Okay so if I eat Greek yogurt AND high fiber I can reverse the damage from previous poor nutrition?

Maybe not.

According to this article, a damaged microbiome cannot be repaired easily:

Restoring microbiome diversity is challenging. 

Even when the researchers switched subsequent generations back to a high-fiber diet, the shift failed to restore the microbiotic diversity that had originally flourished in the guts of their ancestor generations.

The findings suggest that, when diseases arise from a depleted gut microbiome, it may take more than a course of probiotics or a daily tub of yogurt to manage those diseases.

The findings demonstrate "a diet-induced ratcheting effect" in which species of microbiota "are not effectively transferred to the next generation," the researchers wrote. Bacteria belonging to the Bacteroidales family were particularly prone to inter-generational die-offs that couldn't be reversed with intentional re-introduction of a diet high in fiber.
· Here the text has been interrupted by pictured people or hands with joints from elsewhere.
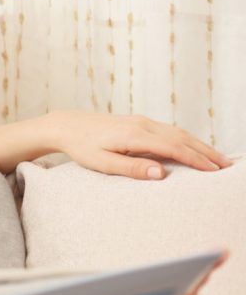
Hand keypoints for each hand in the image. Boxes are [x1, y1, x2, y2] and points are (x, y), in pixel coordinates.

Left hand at [51, 111, 230, 178]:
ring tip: (217, 159)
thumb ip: (132, 168)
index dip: (196, 160)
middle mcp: (143, 125)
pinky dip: (187, 139)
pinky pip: (170, 130)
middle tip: (226, 167)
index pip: (174, 148)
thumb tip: (161, 173)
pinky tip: (194, 147)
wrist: (68, 125)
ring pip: (178, 132)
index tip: (213, 171)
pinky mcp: (140, 122)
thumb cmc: (82, 147)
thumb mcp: (103, 163)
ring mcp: (143, 121)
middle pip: (182, 138)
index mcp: (135, 136)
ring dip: (200, 145)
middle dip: (206, 152)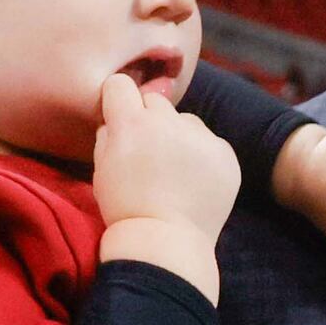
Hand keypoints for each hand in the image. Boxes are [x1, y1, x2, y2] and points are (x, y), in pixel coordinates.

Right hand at [89, 73, 239, 245]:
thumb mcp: (101, 167)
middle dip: (150, 120)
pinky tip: (196, 180)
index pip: (120, 84)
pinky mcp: (224, 153)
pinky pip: (210, 142)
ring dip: (179, 136)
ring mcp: (200, 136)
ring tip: (176, 171)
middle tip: (150, 152)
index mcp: (130, 123)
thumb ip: (108, 134)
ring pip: (186, 121)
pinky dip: (204, 155)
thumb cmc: (125, 207)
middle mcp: (167, 122)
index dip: (119, 100)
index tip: (121, 116)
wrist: (165, 240)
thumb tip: (116, 117)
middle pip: (156, 102)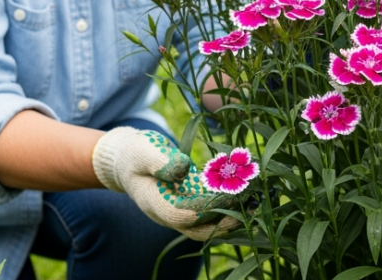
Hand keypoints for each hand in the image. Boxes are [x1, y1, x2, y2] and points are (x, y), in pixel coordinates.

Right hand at [91, 128, 241, 240]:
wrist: (128, 162)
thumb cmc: (136, 154)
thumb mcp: (143, 150)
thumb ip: (160, 160)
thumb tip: (183, 168)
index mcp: (154, 202)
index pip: (182, 214)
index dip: (206, 206)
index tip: (229, 193)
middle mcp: (167, 215)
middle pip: (197, 230)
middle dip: (225, 221)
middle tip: (249, 206)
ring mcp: (178, 214)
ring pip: (205, 227)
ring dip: (230, 217)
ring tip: (253, 204)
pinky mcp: (188, 207)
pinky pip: (208, 216)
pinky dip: (227, 209)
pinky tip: (245, 197)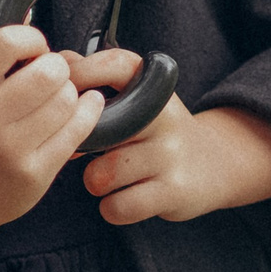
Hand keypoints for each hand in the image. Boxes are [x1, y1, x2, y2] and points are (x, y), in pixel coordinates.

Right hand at [0, 27, 100, 271]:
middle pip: (49, 72)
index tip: (34, 50)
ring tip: (56, 101)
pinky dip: (88, 112)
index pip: (6, 42)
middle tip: (49, 78)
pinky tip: (84, 107)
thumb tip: (33, 22)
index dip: (31, 40)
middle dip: (56, 69)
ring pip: (68, 99)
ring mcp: (10, 151)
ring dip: (70, 94)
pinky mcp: (34, 174)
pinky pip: (78, 130)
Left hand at [70, 51, 270, 225]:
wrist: (212, 164)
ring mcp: (170, 154)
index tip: (63, 96)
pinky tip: (125, 197)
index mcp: (152, 85)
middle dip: (80, 146)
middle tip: (89, 150)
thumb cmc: (154, 130)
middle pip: (95, 130)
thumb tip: (58, 64)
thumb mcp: (135, 96)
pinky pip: (117, 207)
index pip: (112, 65)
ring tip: (111, 176)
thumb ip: (94, 77)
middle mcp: (163, 115)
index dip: (79, 76)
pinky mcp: (174, 191)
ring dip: (96, 182)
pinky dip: (113, 208)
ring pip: (100, 176)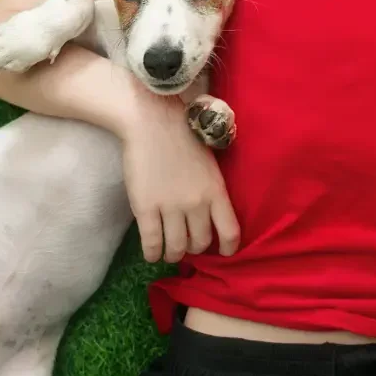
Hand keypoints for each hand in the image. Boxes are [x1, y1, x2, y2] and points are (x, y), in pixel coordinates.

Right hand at [119, 84, 240, 263]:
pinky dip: (152, 254)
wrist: (151, 120)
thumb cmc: (182, 135)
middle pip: (200, 243)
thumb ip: (211, 190)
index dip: (228, 248)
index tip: (222, 253)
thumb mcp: (209, 163)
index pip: (230, 232)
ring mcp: (170, 207)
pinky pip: (152, 244)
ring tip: (169, 251)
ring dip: (173, 254)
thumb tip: (210, 216)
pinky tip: (152, 253)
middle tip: (186, 242)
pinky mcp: (145, 208)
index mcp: (216, 190)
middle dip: (194, 247)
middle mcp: (197, 203)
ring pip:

There are no "charismatic megafauna"--the equivalent of tigers and elephants--among the trillions of microbes that colonize the gut. (Suffice it to say, there won't likely soon be campaigns to "save the Bacteroidales.") Indeed, the microscopic population of the human gut is so large and diverse, scientists are far from fully characterizing what role individual taxa play in health. But there's clear and growing evidence that species diversity in there is a key factor in digestive, metabolic and even immune health, and when that diversity takes a hit, some aspect of health is sure to suffer.

The authors of the latest study warn that their data hint that "further deterioration of the Western microbiota is possible," as generational changes drive some taxa closer to the brink. The results of doubling down on diets that pose a threat to the gut's microbiotic diversity could be downright apocalyptic, they suggest.

"Microbiota can change on a timescale that is much faster than the host," wrote the team, led by Erica D. Sonnenburg and Justin L. Sonnenburg of the Stanford University School of Medicine. That fact makes it possible that if dramatic forces--including perhaps a wholesale abandonment of diets rich in fiber--wreak abrupt changes in populations of gut microbiota, the resulting changes "cannot be accommodated by our human biology."

The result might be diseases that defy easy treatment.